Today, Z mostly washed windows

We’re all in various degrees of lockdown all over the world, which is an odd feeling. United in one sense, totally physically divided in another. Last night, Al organised a family get-together via Zoom, which worked well and will be repeated next week. Ro is kindly posting videos of his children on Facebook, which he doesn’t otherwise use, and we’re making more effort to phone – no one in my family or Tim’s is used to phoning each other much.

It is Al’s birthday today and Weeza’s is on Saturday. I posted cards and put money into their bank accounts. Seems rather a cop-out, but I can’t go shopping and most things are out of stock online that might be a cheery little treat. I did think ahead, however, and sent exuberant quantities of chocolate for Easter from Hotel Chocolat for each family. Since Tim and I would take a year to eat £30sworth (free postage, darlings), he is not getting such a treat, though the deli and the wholefood shops both do sell chocolate – but we are not indulging ourselves. We always eat well and that isn’t changing, but we haven’t eaten anything extra.

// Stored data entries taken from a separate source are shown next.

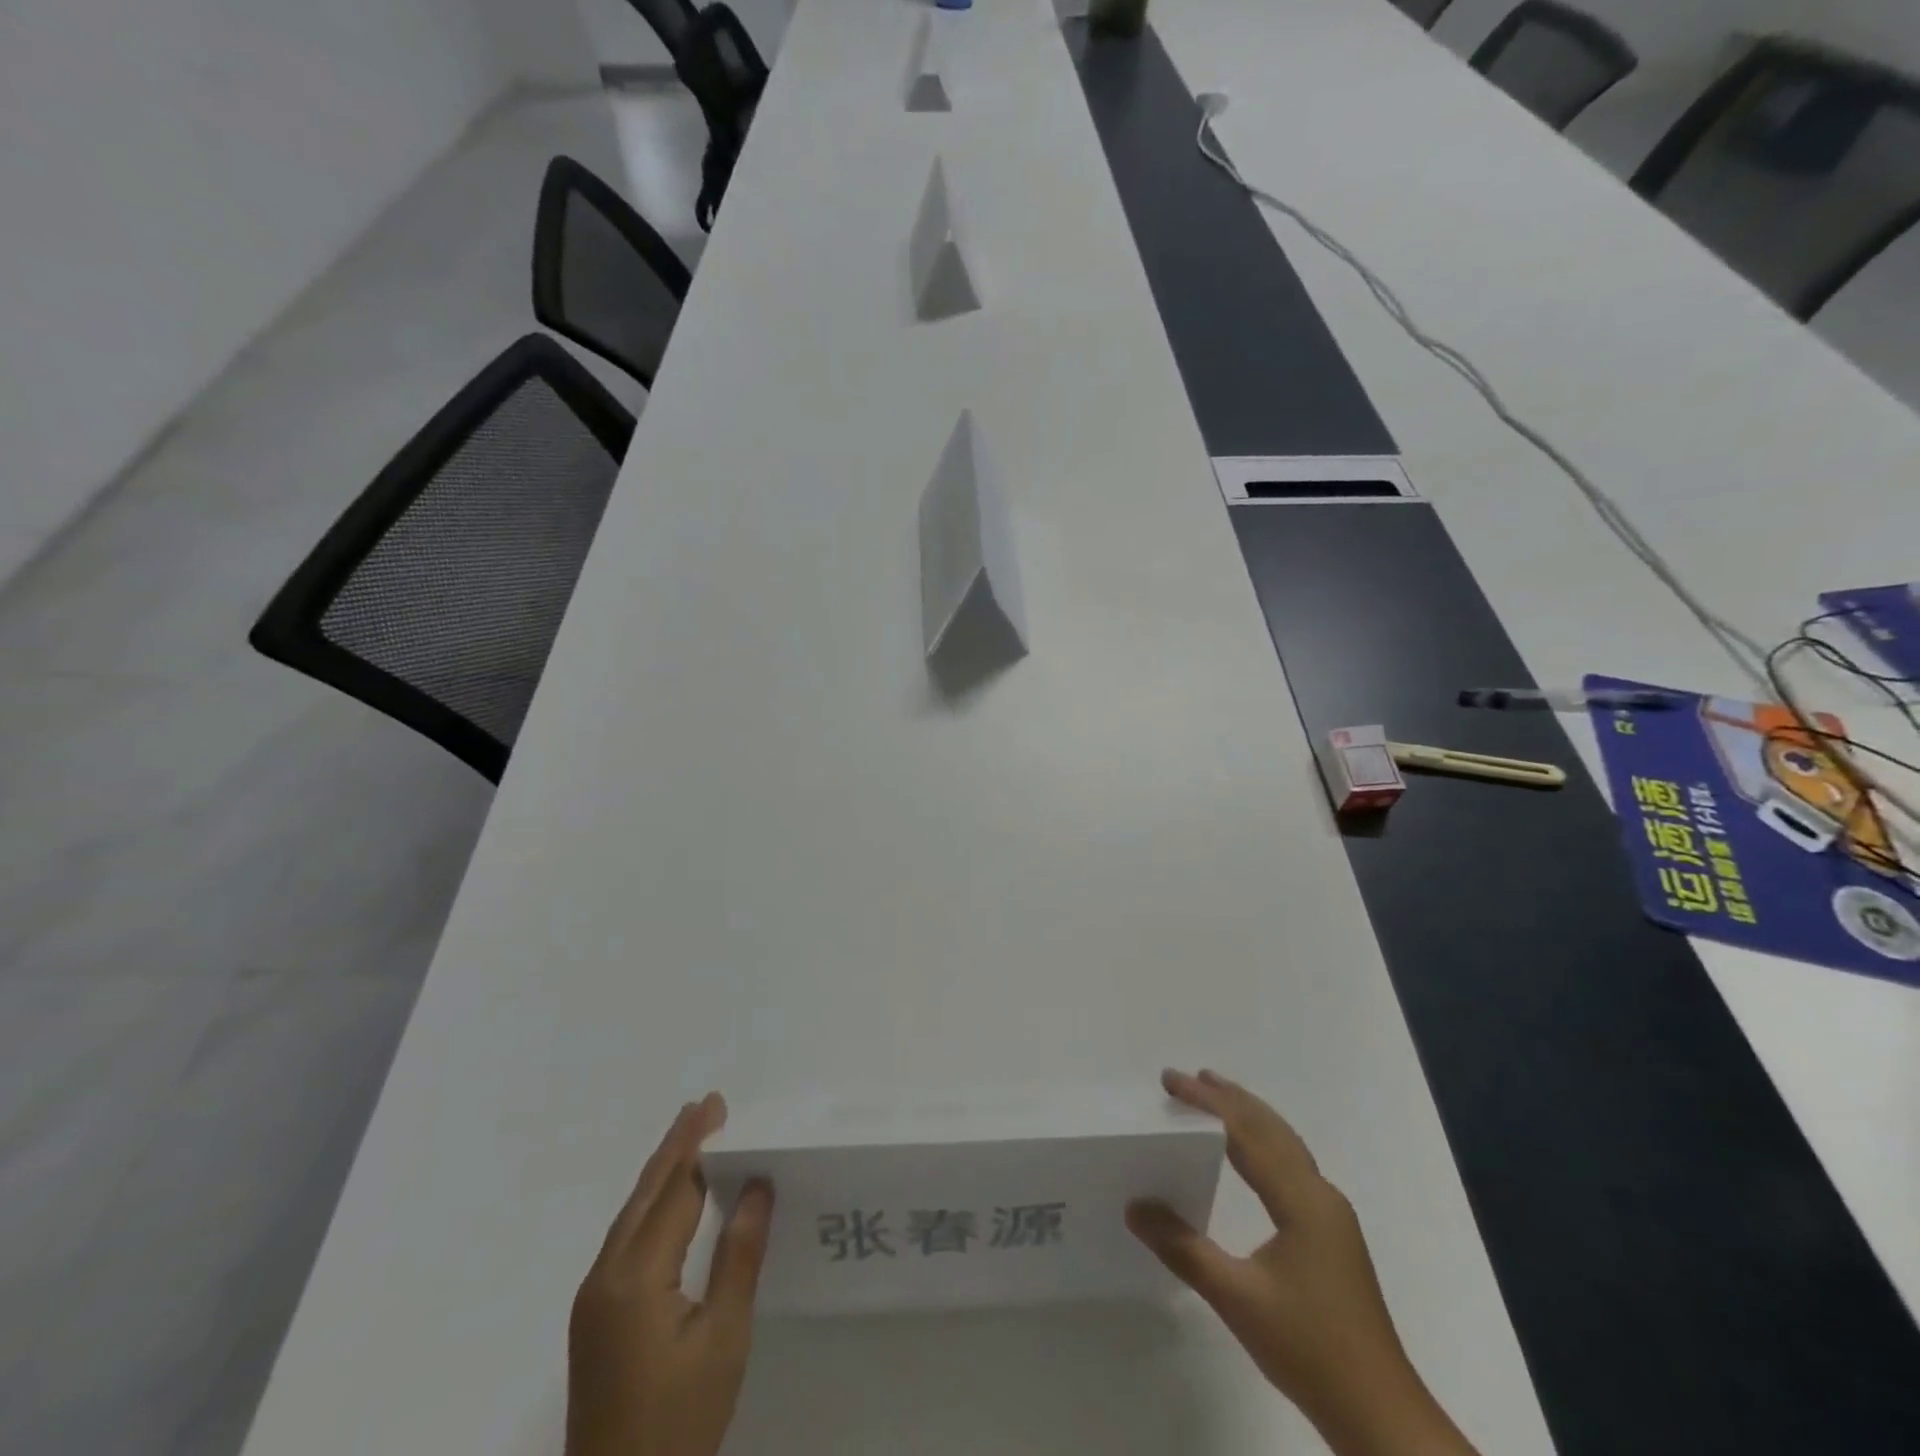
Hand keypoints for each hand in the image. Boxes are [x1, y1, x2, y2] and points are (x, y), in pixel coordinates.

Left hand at [566, 1093, 772, 1455]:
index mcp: (635, 1277)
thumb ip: (739, 1255)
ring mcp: (594, 1298)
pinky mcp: (594, 1316)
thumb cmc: (679, 1424)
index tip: (717, 1106)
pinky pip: (626, 1238)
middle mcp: (605, 1276)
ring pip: (631, 1214)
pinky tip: (668, 1199)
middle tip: (705, 1106)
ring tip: (690, 1137)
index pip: (675, 1191)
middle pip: (645, 1194)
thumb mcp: (723, 1340)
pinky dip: (651, 1204)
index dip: (698, 1146)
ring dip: (662, 1172)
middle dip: (676, 1147)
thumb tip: (757, 1185)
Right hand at [1127, 1070, 1478, 1455]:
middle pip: (1271, 1128)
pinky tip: (1249, 1156)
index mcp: (1301, 1200)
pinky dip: (1263, 1142)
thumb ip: (1184, 1248)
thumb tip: (1136, 1206)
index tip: (1170, 1081)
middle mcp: (1320, 1195)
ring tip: (1214, 1098)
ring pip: (1285, 1144)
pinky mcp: (1332, 1235)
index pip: (1246, 1133)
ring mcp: (1331, 1215)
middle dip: (1229, 1098)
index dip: (1207, 1102)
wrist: (1382, 1417)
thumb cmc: (1310, 1351)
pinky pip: (1291, 1165)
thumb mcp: (1237, 1300)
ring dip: (1249, 1116)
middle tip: (1188, 1078)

I need a new subject to blog about. I don’t want to ignore the pandemic – not often that you know you’re living through an age that will go down in history, but there are plenty of other people recording it and my feelings will bore myself, as well as you lovely people. I blog the personal stuff best – without any worrying indiscretions, of course, mostly because there are very few of them – but what haven’t I told you about? I am not sure. Any ideas?